**RECORDS FOR THE TASK:**
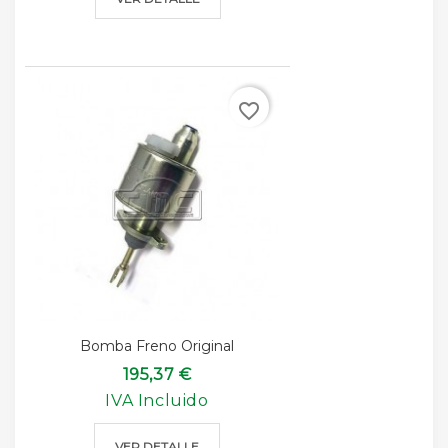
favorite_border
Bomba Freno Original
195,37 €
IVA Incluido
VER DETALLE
...
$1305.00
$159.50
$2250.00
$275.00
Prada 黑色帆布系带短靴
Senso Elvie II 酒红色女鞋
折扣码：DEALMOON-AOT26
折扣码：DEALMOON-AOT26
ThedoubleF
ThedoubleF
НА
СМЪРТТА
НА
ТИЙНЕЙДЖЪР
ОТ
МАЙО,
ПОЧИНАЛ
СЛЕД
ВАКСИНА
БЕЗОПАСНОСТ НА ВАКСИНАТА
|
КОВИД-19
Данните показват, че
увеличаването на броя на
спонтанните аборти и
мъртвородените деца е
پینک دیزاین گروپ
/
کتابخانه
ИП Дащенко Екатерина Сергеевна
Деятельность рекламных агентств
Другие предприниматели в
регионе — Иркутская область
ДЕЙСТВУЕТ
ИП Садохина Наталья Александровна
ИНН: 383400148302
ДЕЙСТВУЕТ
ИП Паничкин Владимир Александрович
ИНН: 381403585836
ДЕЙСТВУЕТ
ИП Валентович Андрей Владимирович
---
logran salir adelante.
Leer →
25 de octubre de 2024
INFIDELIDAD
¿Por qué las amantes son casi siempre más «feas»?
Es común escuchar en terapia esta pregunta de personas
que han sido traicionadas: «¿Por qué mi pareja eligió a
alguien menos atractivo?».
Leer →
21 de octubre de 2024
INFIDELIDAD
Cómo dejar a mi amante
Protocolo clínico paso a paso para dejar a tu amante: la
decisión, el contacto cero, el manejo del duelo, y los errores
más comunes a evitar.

**WORK TO COMPLETE:** Reproduce verbatim the lines from the records starting at the line that contains "favorite_border" and ending at the line that contains "VER DETALLE".

**SOLUTION FOR THIS TASK:**
favorite_border
Bomba Freno Original
195,37 €
IVA Incluido
VER DETALLE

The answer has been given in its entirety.